**What you will do:**
**A)** Translate this sentence from the course description into Spanish: "The course involves active class participation and students are requested to read required weekly readings before attending class and/or tutorial."
**B)** Reproduce the course description word for word, starting at "Graduate Attributes Emphasised" and ending at "thinking, Cultural understanding.".

**Quoted text:**
###

External Assessment: Take-home essay final exam that emphasises understanding and application of course topics and theory. When taking this take-home exam, students will be able to access, review, and use their lecture notes and all the relevant class readings in answering the assigned questions.

The course involves active class participation and students are requested to read required weekly readings before attending class and/or tutorial.
Teaching Arrangements
Taught lectures and tutorials
Textbooks
To be advised
Course outline
This course will focus on developing an understanding of the importance and nature of an anthropological perspective on crime to more fully understand this aspect of human behaviour. A comparative ethnographic and bio-cultural perspective on the various elements and factors that define the role and nature of crime in prehistoric and contemporary human societies will be reviewed. Additionally, an awareness of the anthropological problems and issues related to studying crime in various human societies will be developed.
Graduate Attributes Emphasised
Communication, Cultural understanding, Ethics, Research, Self-motivation, Global Perspective, Interdisciplinary perspective, Critical thinking, Cultural understanding.

###

**Supplied material:**
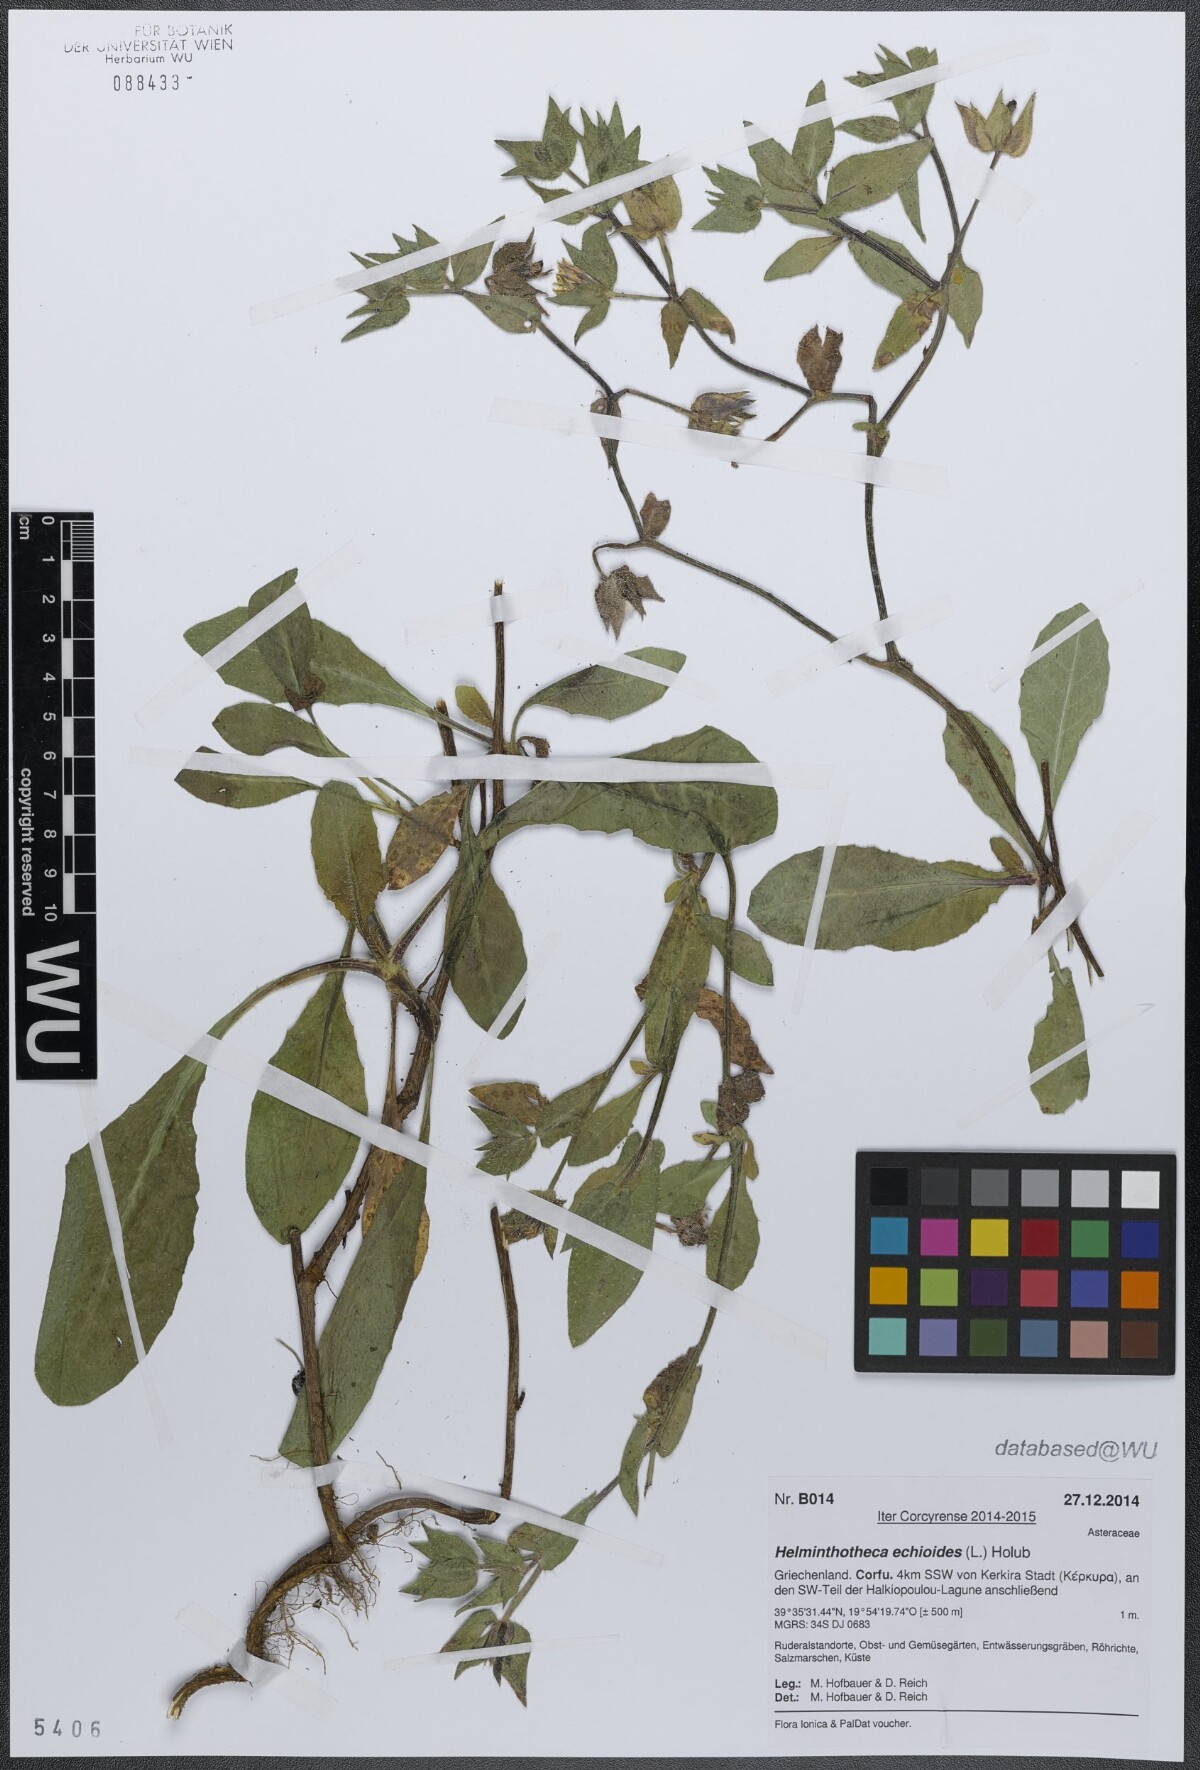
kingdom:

###

**Expected results:**
**A)** El curso implica una participación activa en clase y se pide a los estudiantes que lean las lecturas semanales obligatorias antes de asistir a clase y/o a la tutoría.

**B)**
Graduate Attributes Emphasised
Communication, Cultural understanding, Ethics, Research, Self-motivation, Global Perspective, Interdisciplinary perspective, Critical thinking, Cultural understanding.